Supplied data section start

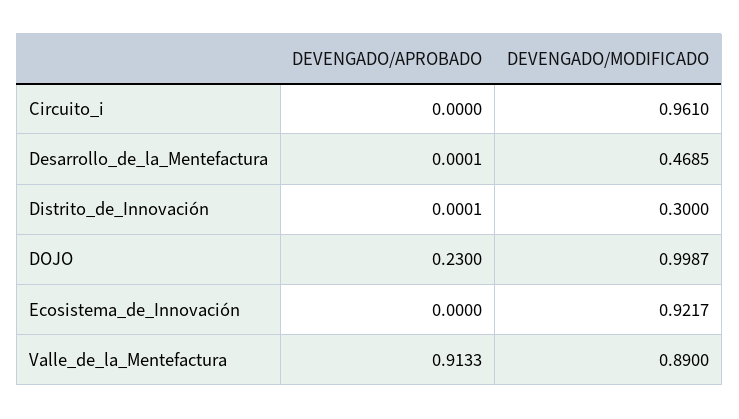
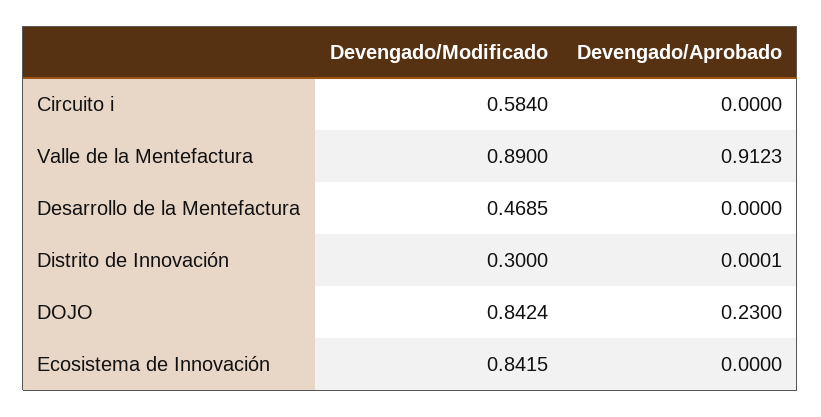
DEVENGADO/MODIFICADO, Circuito_i: 0.961 -> 0.584
DEVENGADO/APROBADO, Desarrollo_de_la_Mentefactura: 0.0001 -> 0
DEVENGADO/MODIFICADO, DOJO: 0.9987 -> 0.8424
DEVENGADO/MODIFICADO, Ecosistema_de_Innovación: 0.9217 -> 0.8415
DEVENGADO/APROBADO, Valle_de_la_Mentefactura: 0.9133 -> 0.9123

Supplied data section end

### Exercise directions
All lines of the data above that include the word "MODIFICADO" must be shown.

### Answer for this exercise
DEVENGADO/MODIFICADO, Circuito_i: 0.961 -> 0.584
DEVENGADO/MODIFICADO, DOJO: 0.9987 -> 0.8424
DEVENGADO/MODIFICADO, Ecosistema_de_Innovación: 0.9217 -> 0.8415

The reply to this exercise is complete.